WRITTEN TASK:
Once you have read the records, write them out again exactly.

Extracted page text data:
|---|

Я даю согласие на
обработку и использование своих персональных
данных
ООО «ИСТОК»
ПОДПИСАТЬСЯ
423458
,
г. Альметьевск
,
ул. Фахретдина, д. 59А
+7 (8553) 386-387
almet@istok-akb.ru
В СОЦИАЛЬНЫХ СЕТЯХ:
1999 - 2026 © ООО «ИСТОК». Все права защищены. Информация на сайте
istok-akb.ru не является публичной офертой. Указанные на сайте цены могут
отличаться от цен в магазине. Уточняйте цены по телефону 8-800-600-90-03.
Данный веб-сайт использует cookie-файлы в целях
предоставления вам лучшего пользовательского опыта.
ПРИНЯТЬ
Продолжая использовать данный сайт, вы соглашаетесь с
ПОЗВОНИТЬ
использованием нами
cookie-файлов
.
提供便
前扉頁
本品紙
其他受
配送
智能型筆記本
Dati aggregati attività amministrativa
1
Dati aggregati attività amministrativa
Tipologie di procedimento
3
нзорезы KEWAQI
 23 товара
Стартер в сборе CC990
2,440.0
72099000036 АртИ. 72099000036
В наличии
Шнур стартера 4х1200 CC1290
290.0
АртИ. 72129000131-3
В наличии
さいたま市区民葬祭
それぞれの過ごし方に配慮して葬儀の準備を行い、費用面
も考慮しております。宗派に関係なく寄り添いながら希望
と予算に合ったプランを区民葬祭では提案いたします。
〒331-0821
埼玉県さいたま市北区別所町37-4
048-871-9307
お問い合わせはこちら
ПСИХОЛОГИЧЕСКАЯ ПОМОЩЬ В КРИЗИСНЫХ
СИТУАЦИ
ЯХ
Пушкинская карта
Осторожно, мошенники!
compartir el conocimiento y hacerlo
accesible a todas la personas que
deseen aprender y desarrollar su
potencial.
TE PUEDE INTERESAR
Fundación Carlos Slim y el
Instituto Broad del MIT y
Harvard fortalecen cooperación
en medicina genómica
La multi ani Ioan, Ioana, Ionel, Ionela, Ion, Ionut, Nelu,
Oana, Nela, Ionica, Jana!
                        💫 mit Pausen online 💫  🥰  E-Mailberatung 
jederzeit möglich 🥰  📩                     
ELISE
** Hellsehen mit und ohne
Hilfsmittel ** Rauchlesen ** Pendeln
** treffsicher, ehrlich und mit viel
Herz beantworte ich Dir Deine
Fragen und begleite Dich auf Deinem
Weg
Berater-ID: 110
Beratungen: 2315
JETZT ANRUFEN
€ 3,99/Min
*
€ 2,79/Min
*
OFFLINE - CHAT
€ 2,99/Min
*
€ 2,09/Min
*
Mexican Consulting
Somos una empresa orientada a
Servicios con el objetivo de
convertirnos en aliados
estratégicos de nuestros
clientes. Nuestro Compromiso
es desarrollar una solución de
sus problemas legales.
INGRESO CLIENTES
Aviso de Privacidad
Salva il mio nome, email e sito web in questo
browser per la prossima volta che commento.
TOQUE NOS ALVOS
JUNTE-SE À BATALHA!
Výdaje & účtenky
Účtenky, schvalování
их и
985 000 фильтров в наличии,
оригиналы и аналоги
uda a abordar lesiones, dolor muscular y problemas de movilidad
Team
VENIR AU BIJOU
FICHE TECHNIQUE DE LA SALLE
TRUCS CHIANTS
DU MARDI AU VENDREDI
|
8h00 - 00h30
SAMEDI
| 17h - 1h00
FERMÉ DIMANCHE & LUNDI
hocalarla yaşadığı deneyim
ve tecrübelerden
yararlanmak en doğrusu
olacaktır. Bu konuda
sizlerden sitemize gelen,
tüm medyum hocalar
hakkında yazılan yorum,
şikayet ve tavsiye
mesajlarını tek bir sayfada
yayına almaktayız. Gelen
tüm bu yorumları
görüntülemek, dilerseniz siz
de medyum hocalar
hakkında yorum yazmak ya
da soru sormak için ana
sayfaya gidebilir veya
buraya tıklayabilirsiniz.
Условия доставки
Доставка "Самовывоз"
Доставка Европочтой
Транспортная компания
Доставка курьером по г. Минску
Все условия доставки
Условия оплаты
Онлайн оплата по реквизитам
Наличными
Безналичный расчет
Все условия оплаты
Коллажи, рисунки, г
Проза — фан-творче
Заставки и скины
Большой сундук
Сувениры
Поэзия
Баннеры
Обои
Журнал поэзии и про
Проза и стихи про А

|---|

TASK RESPONSE:
Я даю согласие на
обработку и использование своих персональных
данных
ООО «ИСТОК»
ПОДПИСАТЬСЯ
423458
,
г. Альметьевск
,
ул. Фахретдина, д. 59А
+7 (8553) 386-387
almet@istok-akb.ru
В СОЦИАЛЬНЫХ СЕТЯХ:
1999 - 2026 © ООО «ИСТОК». Все права защищены. Информация на сайте
istok-akb.ru не является публичной офертой. Указанные на сайте цены могут
отличаться от цен в магазине. Уточняйте цены по телефону 8-800-600-90-03.
Данный веб-сайт использует cookie-файлы в целях
предоставления вам лучшего пользовательского опыта.
ПРИНЯТЬ
Продолжая использовать данный сайт, вы соглашаетесь с
ПОЗВОНИТЬ
использованием нами
cookie-файлов
.
提供便
前扉頁
本品紙
其他受
配送
智能型筆記本
Dati aggregati attività amministrativa
1
Dati aggregati attività amministrativa
Tipologie di procedimento
3
нзорезы KEWAQI
 23 товара
Стартер в сборе CC990
2,440.0
72099000036 АртИ. 72099000036
В наличии
Шнур стартера 4х1200 CC1290
290.0
АртИ. 72129000131-3
В наличии
さいたま市区民葬祭
それぞれの過ごし方に配慮して葬儀の準備を行い、費用面
も考慮しております。宗派に関係なく寄り添いながら希望
と予算に合ったプランを区民葬祭では提案いたします。
〒331-0821
埼玉県さいたま市北区別所町37-4
048-871-9307
お問い合わせはこちら
ПСИХОЛОГИЧЕСКАЯ ПОМОЩЬ В КРИЗИСНЫХ
СИТУАЦИ
ЯХ
Пушкинская карта
Осторожно, мошенники!
compartir el conocimiento y hacerlo
accesible a todas la personas que
deseen aprender y desarrollar su
potencial.
TE PUEDE INTERESAR
Fundación Carlos Slim y el
Instituto Broad del MIT y
Harvard fortalecen cooperación
en medicina genómica
La multi ani Ioan, Ioana, Ionel, Ionela, Ion, Ionut, Nelu,
Oana, Nela, Ionica, Jana!
                        💫 mit Pausen online 💫  🥰  E-Mailberatung 
jederzeit möglich 🥰  📩                     
ELISE
** Hellsehen mit und ohne
Hilfsmittel ** Rauchlesen ** Pendeln
** treffsicher, ehrlich und mit viel
Herz beantworte ich Dir Deine
Fragen und begleite Dich auf Deinem
Weg
Berater-ID: 110
Beratungen: 2315
JETZT ANRUFEN
€ 3,99/Min
*
€ 2,79/Min
*
OFFLINE - CHAT
€ 2,99/Min
*
€ 2,09/Min
*
Mexican Consulting
Somos una empresa orientada a
Servicios con el objetivo de
convertirnos en aliados
estratégicos de nuestros
clientes. Nuestro Compromiso
es desarrollar una solución de
sus problemas legales.
INGRESO CLIENTES
Aviso de Privacidad
Salva il mio nome, email e sito web in questo
browser per la prossima volta che commento.
TOQUE NOS ALVOS
JUNTE-SE À BATALHA!
Výdaje & účtenky
Účtenky, schvalování
их и
985 000 фильтров в наличии,
оригиналы и аналоги
uda a abordar lesiones, dolor muscular y problemas de movilidad
Team
VENIR AU BIJOU
FICHE TECHNIQUE DE LA SALLE
TRUCS CHIANTS
DU MARDI AU VENDREDI
|
8h00 - 00h30
SAMEDI
| 17h - 1h00
FERMÉ DIMANCHE & LUNDI
hocalarla yaşadığı deneyim
ve tecrübelerden
yararlanmak en doğrusu
olacaktır. Bu konuda
sizlerden sitemize gelen,
tüm medyum hocalar
hakkında yazılan yorum,
şikayet ve tavsiye
mesajlarını tek bir sayfada
yayına almaktayız. Gelen
tüm bu yorumları
görüntülemek, dilerseniz siz
de medyum hocalar
hakkında yorum yazmak ya
da soru sormak için ana
sayfaya gidebilir veya
buraya tıklayabilirsiniz.
Условия доставки
Доставка "Самовывоз"
Доставка Европочтой
Транспортная компания
Доставка курьером по г. Минску
Все условия доставки
Условия оплаты
Онлайн оплата по реквизитам
Наличными
Безналичный расчет
Все условия оплаты
Коллажи, рисунки, г
Проза — фан-творче
Заставки и скины
Большой сундук
Сувениры
Поэзия
Баннеры
Обои
Журнал поэзии и про
Проза и стихи про А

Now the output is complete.